Question: What do $L_t$ and $[L,A]$ mean here?
It's not clear from your post on which space the operators $L$ are acting. For simplicity I'll just assume the functions are $C^\infty$ depending on only one variable $x$.
You should understand $\partial_x$ as being a linear operator (that is a linear function) which maps a function $f \in \mathcal C^\infty$ to it's partial derivative $\partial_x (f) \in C^\infty$
Similarly when we say that $L = \partial_x^2 + u(x,t)$ is a linear operator we are implicitly stating that $L : C^\infty \to C^\infty $ is a linear map which maps a function $f$ to a new function $L(f)$ defined by
$$ L(f) = \partial_x^2(f) + u f$$ where $uf$ is the product of $u$ and $f$.
We can write this more concisely as $$ L = \partial_x^2 + u.$$
Here it is important to understand that the above sum is to be understood as a sum of operators.
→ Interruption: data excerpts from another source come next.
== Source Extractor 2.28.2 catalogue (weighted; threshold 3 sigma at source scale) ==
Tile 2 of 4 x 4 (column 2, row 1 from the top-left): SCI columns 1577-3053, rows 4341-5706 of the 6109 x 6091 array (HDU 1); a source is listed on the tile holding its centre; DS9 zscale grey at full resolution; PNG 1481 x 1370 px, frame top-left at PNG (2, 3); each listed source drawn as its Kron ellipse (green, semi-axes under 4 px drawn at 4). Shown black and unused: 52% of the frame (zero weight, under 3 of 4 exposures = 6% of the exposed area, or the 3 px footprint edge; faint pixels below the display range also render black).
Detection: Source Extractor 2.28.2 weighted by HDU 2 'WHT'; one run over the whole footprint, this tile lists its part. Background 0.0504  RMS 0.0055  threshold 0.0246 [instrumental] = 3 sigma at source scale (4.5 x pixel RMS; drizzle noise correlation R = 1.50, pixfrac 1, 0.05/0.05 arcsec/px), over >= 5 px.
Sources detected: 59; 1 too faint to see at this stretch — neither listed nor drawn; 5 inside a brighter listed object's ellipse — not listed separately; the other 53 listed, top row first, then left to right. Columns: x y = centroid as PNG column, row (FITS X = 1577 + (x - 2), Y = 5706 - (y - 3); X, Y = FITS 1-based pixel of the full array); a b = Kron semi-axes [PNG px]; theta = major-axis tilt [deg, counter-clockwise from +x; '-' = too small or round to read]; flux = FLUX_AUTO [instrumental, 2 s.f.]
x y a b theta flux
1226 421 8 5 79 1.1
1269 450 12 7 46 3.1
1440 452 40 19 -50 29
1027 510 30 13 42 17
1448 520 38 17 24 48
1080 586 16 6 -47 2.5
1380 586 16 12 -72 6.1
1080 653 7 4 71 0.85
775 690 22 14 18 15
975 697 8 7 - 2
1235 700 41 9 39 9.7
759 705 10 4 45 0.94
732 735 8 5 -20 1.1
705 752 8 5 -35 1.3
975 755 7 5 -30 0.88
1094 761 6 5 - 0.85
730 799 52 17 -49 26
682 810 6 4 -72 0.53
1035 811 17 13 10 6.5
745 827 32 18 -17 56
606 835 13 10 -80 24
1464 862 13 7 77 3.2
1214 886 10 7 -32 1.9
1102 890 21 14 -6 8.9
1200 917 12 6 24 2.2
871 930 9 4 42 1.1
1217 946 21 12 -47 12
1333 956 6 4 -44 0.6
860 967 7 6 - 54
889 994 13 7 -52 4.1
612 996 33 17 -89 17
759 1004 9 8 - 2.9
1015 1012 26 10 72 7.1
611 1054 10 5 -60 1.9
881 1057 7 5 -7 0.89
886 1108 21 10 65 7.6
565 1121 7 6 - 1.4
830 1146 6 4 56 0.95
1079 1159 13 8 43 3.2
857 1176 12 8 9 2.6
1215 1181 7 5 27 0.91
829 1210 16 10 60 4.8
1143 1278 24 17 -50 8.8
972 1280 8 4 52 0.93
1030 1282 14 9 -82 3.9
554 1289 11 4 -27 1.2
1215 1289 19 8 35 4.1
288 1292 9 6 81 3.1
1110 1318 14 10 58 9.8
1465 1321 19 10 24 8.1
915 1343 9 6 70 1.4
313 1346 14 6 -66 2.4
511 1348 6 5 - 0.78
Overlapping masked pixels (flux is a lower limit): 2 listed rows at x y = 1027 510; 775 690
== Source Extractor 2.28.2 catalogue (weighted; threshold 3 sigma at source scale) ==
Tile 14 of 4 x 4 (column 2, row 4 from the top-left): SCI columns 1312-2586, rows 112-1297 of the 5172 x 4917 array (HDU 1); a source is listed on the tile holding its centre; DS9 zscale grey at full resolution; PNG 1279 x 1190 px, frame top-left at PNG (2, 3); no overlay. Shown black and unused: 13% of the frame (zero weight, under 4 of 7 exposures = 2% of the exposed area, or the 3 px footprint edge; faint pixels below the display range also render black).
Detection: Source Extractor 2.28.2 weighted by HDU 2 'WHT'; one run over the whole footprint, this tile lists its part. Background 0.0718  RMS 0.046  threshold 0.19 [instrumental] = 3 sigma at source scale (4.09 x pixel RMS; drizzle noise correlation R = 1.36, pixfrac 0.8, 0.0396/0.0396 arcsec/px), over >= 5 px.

That is, we view $u$ as an operator which maps a function $f$ to $uf$. That is,
$$ u : C^\infty \to C^\infty : f \mapsto uf$$
Another important remark is that any linear operator $T$ acting on $C^\infty$ can be multiplied by elements $g \in C^\infty$ as follows $$ (gT)(f)(x) = g(x) T(f)(x).$$
Coming back to your specific question. You can see in the expression for $A$ the term $\partial_x u$. This is to be understood as the composition of the operators $\partial_x$ and $u$. It should not be understood as $u_x$ the partial derivative of $u$ with respect to $x$.
To see this more clearly we evaluate the operator $ \partial_x u $ at a function $f$.
$$ (\partial_x u)(f)= (\partial_x \circ u) (f) = \partial_x (uf) = u_x f + u f_x.$$ Where $u_x f + u f_x$ is exactly the operator $ u_x + u\partial_x$ evaluated in $f$.
This means that the operator $A$ is
$$ A = 4 \partial_x^3 -6 u \partial_x - 3 u_x.$$
Similarly we evaluate in a function $f$ the operator $L$ to find $$ L(f) = \partial_x^2 (f) + uf$$ Taking the derivative with respect to $t$ we find
$$ \partial_t L(f) = u_t f$$ because the $\partial_x^2 (f)$ depends only on $x$. So in fact we have $$ L_t = u_t$$ which is a simpler expression to work with.
Finally the meaning of the bracket $[L,A]$ is exactly the one in your post
$$ [L,A] = L \circ A - A \circ L.$$ That is $[L,A]$ is a new linear operator which can be evaluated in a function $f$ $$ [L,A](f) = L(A(f)) - A(L(f)).$$
To prove the condition in your post I suggest you consider the operator $L_t - [L,A]$ and evaluate it in a function $f$ and make a lot of computations to prove that it is equal to 0 :).
I also suggest you make the effort to use the notation $u_x$ and $f_x$ for the partial derivaties of $u$ and $f$ and to avoid the notations $\partial_x(u)$ and $\partial_x(f)$ during the computations. In this way you will avoid the confusion between $\partial_x \circ u$ and $\partial_x(u)$.